* _Instructions to follow_: The lines needed are those from the start of the records through the line holding "(481, 247) = (516, 462): grey", each copied exactly.

* _Information provided_:
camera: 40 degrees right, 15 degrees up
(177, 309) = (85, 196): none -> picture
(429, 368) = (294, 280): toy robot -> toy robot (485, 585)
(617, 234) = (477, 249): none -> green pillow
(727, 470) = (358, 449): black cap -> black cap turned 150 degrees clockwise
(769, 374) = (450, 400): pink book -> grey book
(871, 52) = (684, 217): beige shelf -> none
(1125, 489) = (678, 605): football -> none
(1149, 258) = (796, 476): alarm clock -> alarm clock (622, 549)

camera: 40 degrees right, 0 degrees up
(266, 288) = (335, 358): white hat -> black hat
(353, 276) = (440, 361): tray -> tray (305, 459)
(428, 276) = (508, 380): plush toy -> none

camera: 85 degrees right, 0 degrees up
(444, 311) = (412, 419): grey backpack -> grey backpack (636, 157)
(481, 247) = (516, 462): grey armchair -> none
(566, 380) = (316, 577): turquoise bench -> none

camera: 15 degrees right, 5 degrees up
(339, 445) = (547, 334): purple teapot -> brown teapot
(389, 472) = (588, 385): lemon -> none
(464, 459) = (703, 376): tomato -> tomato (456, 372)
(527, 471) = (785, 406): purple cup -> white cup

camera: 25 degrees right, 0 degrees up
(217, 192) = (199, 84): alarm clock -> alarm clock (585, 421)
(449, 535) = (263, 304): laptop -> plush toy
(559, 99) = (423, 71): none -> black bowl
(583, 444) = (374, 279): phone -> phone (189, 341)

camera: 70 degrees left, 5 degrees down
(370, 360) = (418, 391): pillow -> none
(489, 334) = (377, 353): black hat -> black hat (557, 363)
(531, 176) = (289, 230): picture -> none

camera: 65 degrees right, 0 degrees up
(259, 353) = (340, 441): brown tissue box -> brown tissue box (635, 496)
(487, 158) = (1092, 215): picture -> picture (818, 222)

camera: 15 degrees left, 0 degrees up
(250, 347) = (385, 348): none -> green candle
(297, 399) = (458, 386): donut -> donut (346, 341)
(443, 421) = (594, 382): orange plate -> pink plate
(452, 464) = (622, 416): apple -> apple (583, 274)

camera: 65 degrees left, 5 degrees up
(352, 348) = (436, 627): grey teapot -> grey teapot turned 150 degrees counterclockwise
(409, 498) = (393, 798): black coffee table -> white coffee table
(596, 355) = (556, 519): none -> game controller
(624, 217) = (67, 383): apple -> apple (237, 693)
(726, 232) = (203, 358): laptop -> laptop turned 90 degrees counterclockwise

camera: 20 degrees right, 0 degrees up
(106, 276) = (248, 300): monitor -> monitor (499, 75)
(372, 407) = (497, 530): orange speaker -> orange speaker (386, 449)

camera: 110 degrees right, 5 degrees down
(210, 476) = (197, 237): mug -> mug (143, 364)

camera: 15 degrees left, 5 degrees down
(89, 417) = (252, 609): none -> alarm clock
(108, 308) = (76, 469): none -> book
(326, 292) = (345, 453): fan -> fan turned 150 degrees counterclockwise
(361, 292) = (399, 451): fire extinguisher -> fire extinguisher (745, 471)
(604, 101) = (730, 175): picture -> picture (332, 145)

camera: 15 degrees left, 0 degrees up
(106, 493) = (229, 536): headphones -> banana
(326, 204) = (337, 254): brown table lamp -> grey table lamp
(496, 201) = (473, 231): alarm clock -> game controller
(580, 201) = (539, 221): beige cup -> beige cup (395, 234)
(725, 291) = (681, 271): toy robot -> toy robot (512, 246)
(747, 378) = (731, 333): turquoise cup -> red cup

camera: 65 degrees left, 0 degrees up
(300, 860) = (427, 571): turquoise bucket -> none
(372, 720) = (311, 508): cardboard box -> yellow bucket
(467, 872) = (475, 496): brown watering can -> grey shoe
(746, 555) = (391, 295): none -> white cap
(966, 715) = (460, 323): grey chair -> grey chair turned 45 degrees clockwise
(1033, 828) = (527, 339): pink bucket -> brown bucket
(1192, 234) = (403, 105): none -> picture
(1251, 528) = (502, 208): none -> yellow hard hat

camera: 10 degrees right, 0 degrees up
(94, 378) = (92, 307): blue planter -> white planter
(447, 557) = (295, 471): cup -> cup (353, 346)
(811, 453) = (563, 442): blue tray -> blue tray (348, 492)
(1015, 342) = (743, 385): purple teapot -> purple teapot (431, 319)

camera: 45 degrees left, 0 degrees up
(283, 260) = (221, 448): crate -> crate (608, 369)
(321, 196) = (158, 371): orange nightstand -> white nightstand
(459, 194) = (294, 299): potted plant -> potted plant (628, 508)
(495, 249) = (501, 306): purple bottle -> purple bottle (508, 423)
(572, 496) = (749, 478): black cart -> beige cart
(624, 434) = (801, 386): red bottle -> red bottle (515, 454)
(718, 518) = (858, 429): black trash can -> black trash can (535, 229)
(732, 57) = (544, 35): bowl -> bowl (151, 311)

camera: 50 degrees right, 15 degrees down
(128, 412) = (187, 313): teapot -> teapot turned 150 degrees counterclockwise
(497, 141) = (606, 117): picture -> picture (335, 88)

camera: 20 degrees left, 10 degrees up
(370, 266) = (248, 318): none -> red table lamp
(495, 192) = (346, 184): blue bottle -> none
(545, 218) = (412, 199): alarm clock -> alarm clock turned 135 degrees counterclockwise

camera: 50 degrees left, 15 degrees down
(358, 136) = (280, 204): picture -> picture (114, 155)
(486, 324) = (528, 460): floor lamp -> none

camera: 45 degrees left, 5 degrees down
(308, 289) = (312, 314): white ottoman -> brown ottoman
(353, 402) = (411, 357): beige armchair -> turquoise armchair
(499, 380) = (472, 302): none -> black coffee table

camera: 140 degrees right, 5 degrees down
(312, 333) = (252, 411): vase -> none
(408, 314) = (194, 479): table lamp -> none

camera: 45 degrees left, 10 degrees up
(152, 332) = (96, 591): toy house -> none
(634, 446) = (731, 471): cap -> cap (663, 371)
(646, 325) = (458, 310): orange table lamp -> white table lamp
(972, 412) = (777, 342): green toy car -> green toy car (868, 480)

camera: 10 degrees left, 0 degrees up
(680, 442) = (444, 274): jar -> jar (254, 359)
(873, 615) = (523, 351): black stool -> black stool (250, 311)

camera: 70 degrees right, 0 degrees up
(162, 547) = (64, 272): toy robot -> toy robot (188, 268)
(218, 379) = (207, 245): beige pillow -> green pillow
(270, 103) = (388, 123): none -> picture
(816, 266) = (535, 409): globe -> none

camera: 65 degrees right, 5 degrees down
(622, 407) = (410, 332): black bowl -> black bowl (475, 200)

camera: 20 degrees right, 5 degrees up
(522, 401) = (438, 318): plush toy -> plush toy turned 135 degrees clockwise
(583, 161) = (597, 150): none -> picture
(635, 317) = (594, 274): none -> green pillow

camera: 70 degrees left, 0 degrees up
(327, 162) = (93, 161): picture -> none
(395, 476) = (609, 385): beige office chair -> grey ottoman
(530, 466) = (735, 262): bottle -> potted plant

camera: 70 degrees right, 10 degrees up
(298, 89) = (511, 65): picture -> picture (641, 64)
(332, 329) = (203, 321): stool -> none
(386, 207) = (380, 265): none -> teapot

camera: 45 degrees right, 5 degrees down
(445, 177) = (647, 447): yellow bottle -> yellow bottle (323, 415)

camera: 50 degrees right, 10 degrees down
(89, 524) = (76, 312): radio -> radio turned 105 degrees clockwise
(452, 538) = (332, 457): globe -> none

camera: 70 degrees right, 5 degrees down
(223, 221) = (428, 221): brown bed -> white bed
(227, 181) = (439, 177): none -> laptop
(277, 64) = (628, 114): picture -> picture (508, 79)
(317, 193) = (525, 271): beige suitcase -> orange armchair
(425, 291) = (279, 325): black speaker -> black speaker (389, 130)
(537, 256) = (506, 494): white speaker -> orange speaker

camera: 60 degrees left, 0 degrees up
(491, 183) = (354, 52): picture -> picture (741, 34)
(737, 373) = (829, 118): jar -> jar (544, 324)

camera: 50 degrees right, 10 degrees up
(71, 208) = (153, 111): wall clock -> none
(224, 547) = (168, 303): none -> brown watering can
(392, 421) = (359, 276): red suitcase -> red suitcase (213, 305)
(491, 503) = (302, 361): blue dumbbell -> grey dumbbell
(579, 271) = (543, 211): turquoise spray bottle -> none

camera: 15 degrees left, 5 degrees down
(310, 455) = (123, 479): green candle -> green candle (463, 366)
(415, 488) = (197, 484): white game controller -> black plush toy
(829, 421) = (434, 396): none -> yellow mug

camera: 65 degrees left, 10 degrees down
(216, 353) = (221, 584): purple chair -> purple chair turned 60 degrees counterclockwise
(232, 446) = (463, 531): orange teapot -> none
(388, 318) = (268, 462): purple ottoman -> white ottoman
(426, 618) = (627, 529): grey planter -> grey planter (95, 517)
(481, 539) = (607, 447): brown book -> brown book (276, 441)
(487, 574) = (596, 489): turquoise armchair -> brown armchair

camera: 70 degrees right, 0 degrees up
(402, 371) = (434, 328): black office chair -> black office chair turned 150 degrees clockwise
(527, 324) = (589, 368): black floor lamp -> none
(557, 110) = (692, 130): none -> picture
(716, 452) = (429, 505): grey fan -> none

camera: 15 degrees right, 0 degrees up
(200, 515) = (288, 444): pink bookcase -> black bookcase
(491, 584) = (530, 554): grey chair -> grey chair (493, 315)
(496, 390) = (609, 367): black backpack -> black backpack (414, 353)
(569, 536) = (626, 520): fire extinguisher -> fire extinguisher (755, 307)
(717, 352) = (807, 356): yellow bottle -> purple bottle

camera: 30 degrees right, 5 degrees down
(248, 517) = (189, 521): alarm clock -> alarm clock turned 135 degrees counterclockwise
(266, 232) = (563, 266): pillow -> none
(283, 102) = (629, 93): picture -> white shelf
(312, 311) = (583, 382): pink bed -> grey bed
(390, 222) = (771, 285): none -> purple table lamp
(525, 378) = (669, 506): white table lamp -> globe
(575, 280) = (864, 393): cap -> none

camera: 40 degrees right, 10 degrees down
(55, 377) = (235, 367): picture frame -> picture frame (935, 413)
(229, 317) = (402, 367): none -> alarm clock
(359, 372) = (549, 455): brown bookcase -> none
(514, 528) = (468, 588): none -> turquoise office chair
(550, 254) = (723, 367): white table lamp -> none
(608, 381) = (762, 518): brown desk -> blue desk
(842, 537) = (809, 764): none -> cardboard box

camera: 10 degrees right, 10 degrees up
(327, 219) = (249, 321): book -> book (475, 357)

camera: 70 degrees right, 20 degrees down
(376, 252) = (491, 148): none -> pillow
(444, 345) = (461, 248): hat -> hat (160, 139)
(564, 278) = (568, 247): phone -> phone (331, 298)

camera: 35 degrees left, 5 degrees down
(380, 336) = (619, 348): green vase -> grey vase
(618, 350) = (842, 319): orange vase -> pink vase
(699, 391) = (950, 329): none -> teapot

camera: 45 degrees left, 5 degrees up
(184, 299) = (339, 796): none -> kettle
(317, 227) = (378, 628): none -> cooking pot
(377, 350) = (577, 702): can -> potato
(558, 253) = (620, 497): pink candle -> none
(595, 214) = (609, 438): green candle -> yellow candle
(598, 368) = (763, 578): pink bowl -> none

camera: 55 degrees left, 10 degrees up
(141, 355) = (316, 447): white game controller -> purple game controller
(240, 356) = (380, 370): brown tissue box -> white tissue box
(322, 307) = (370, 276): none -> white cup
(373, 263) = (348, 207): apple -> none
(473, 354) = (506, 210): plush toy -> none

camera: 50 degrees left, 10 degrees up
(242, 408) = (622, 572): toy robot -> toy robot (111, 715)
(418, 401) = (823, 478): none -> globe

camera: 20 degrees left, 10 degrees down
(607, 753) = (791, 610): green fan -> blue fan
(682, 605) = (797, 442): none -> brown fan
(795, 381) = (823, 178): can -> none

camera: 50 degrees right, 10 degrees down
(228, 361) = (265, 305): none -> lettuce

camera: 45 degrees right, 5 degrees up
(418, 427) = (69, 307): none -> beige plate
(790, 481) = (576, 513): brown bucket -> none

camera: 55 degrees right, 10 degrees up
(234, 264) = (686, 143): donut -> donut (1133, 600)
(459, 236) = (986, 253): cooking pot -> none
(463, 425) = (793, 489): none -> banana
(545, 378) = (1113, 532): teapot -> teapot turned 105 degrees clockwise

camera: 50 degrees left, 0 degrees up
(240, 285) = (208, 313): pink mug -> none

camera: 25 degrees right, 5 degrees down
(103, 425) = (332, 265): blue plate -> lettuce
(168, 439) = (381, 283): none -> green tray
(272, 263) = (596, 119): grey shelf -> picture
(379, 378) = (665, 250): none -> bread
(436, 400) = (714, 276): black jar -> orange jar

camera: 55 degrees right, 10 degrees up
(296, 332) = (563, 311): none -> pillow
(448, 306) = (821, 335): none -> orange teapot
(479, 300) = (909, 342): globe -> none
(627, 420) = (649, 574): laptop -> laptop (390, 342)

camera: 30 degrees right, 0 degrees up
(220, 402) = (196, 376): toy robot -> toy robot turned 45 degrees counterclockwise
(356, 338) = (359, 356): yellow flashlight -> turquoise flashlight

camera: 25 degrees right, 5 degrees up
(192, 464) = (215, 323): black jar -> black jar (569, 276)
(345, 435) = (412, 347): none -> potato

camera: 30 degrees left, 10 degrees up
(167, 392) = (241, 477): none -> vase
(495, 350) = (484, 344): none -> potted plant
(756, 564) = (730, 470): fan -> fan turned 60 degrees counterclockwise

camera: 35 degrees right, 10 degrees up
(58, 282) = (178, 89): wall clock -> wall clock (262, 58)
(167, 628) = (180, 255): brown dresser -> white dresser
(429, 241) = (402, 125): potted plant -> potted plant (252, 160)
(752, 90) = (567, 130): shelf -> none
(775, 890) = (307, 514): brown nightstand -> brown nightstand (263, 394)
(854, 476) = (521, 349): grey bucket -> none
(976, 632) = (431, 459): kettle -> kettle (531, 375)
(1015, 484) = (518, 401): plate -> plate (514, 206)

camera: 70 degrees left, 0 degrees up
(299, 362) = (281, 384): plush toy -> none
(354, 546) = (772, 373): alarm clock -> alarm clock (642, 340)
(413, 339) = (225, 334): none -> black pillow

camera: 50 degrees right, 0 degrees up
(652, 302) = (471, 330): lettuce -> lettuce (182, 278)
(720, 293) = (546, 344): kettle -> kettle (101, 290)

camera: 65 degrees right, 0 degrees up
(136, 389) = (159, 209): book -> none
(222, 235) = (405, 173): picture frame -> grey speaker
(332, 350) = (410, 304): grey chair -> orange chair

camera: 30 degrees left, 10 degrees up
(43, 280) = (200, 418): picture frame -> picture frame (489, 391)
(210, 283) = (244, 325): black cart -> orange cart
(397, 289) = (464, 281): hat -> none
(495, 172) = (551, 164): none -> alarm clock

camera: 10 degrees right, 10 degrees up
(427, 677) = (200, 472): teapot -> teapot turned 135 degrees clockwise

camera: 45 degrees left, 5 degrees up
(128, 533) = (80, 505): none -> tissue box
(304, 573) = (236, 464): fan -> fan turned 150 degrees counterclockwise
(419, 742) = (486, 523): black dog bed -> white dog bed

* _Exercise output_:
camera: 40 degrees right, 15 degrees up
(177, 309) = (85, 196): none -> picture
(429, 368) = (294, 280): toy robot -> toy robot (485, 585)
(617, 234) = (477, 249): none -> green pillow
(727, 470) = (358, 449): black cap -> black cap turned 150 degrees clockwise
(769, 374) = (450, 400): pink book -> grey book
(871, 52) = (684, 217): beige shelf -> none
(1125, 489) = (678, 605): football -> none
(1149, 258) = (796, 476): alarm clock -> alarm clock (622, 549)

camera: 40 degrees right, 0 degrees up
(266, 288) = (335, 358): white hat -> black hat
(353, 276) = (440, 361): tray -> tray (305, 459)
(428, 276) = (508, 380): plush toy -> none

camera: 85 degrees right, 0 degrees up
(444, 311) = (412, 419): grey backpack -> grey backpack (636, 157)
(481, 247) = (516, 462): grey armchair -> none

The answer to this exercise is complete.